During GTC 2014 NVIDIA launched the Tegra K1, a new mobile SoC that contains a powerful Kepler-based GPU. Initial processors (and the resultant design wins such as the Acer Chromebook 13 and Xiaomi Mi Pad) utilized four ARM Cortex-A15 cores for the CPU side of things, but later this year NVIDIA is deploying a variant of the Tegra K1 SoC that switches out the four A15 cores for two custom (NVIDIA developed) Denver CPU cores.

Today at the Hot Chips conference, NVIDIA revealed most of the juicy details on those new custom cores announced in January which will be used in devices later this year.

NVIDIA Reveals 64-bit Denver CPU Core Details, Headed to New Tegra K1 Powered Devices Later This Year - Processors 2

The custom 64-bit Denver CPU cores use a 7-way superscalar design and run a custom instruction set. Denver is a wide but in-order architecture that allows up to seven operations per clock cycle. NVIDIA is using a custom ISA and on-the-fly binary translation to convert ARMv8 instructions to microcode before execution. A software layer and 128MB cache enhance the Dynamic Code Optimization technology by allowing the processor to examine and optimize the ARM code, convert it to the custom instruction set, and further cache the converted microcode of frequently used applications in a cache (which can be bypassed for infrequently processed code). Using the wider execution engine and Dynamic Code Optimization (which is transparent to ARM developers and does not require updated applications), NVIDIA touts the dual Denver core Tegra K1 as being at least as powerful as the quad and octo-core packing competition.

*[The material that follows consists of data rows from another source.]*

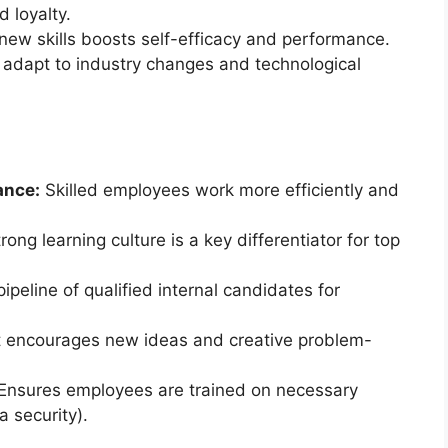
 loyalty.
new skills boosts self-efficacy and performance.
adapt to industry changes and technological
ance:
Skilled employees work more efficiently and
trong learning culture is a key differentiator for top
peline of qualified internal candidates for
t encourages new ideas and creative problem-
 Ensures employees are trained on necessary
a security).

Further, NVIDIA has claimed at at peak throughput (and in specific situations where application code and DCO can take full advantage of the 7-way execution engine) the Denver-based mobile SoC handily outpaces Intel’s Bay Trail, Apple’s A7 Cyclone, and Qualcomm’s Krait 400 CPU cores. In the results of a synthetic benchmark test provided to The Tech Report, the Denver cores were even challenging Intel’s Haswell-based Celeron 2955U processor. Keeping in mind that these are NVIDIA-provided numbers and likely the best results one can expect, Denver is still quite a bit more capable than existing cores. (Note that the Haswell chips would likely pull much farther ahead when presented with applications that cannot be easily executed in-order with limited instruction parallelism).

NVIDIA is ratcheting up mobile CPU performance with its Denver cores, but it is also aiming for an efficient chip and has implemented several power saving tweaks. Beyond the decision to go with an in-order execution engine (with DCO hopefully mostly making up for that), the beefy Denver cores reportedly feature low latency power state transitions (e.g. between active and idle states), power gating, dynamic voltage, and dynamic clock scaling. The company claims that “Denver's performance will rival some mainstream PC-class CPUs at significantly reduced power consumption.” In real terms this should mean that the two Denver cores in place of the quad core A15 design in the Tegra K1 should not result in significantly lower battery life. The two K1 variants are said to be pin compatible such that OEMs and developers can easily bring upgraded models to market with the faster Denver cores.

For those curious, In the Tegra K1, the two Denver cores (clocked at up to 2.5GHz) share a 16-way L2 cache and each have 128KB instruction and 64KB data L1 caches to themselves. The 128MB Dynamic Code Optimization cache is held in system memory.

Denver is the first (custom) 64-bit ARM processor for Android (with Apple’s A7 being the first 64-bit smartphone chip), and NVIDIA is working on supporting the next generation Android OS known as Android L.

The dual Denver core Tegra K1 is coming later this year and I am excited to see how it performs. The current K1 chip already has a powerful fully CUDA compliant Kepler-based GPU which has enabled awesome projects such as computer vision and even prototype self-driving cars. With the new Kepler GPU and Denver CPU pairing, I’m looking forward to seeing how NVIDIA’s latest chip is put to work and the kinds of devices it enables.

Are you excited for the new Tegra K1 SoC with NVIDIA’s first fully custom cores?